**GIVEN TEXT**:
* * * * *

The County can, however, define sludge as it deems appropriate for State purposes, such as disposal, and RSPA's preemption of the definition has no effect on non-transportation-related functions. The County is correct that the HMR do not contain a specific definition of “solid waste.” Solid waste and hazardous waste are defined in the Environmental Protection Agency's (EPA's) Resource Conservation and Recovery Act (RCRA) regulations at 40 CFR 261.2 and 261.3, respectively. We do not address whether the County's definition of sludge conflicts with EPA's definitions for solid waste or hazardous waste.

B. Release-Reporting Requirements

The County maintains its position that Article XII regulates releases that do not involve transportation, including storage incidental to transportation in commerce. The County states that Article XII has been consistently enforced in that manner and, therefore, should not be preempted. The County states that it has agreed to modify section 27-439(f)(1) and provides sample language of how it intends to revise the section. The County anticipates that it will take approximately six months to complete the revisions because of the required notice and public hearing requirements in its local law.

* * * * *

**GIVEN MATERIAL**:
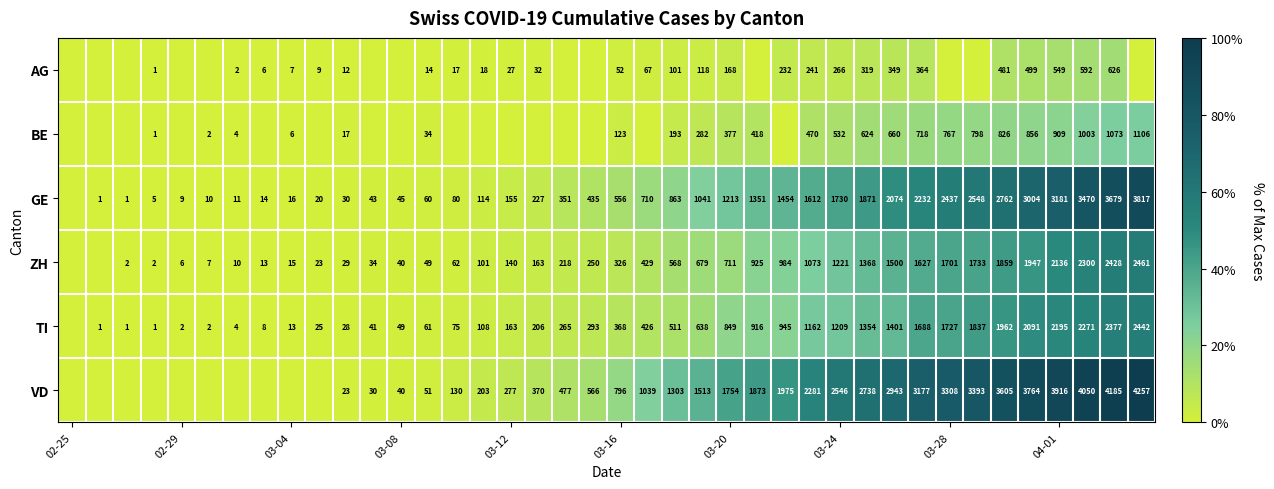

Between 14 and 21, which is larger?

21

* * * * *

**WHAT THIS EXERCISE ASKS**:
1/ In the text on sludge and release reporting, why does the County expect the revisions to take about six months? Answer in one to three sentences.
2/ Answer these questions from the text on sludge and release reporting:
(a) Which regulation sections define solid waste and hazardous waste?
(b) Which section has the County agreed to modify?
(c) Do the HMR contain a specific definition of "solid waste"?
You won't need the listing for anything here.

**SOLUTIONS TO THE TASKS**:
1/ The County expects the revisions to take about six months because its local law requires notice and a public hearing before the changes can be made.

2/
(a) 40 CFR 261.2 defines solid waste, and 40 CFR 261.3 defines hazardous waste. Both are part of EPA's RCRA regulations.
(b) Section 27-439(f)(1).
(c) No. The HMR do not contain a specific definition of "solid waste."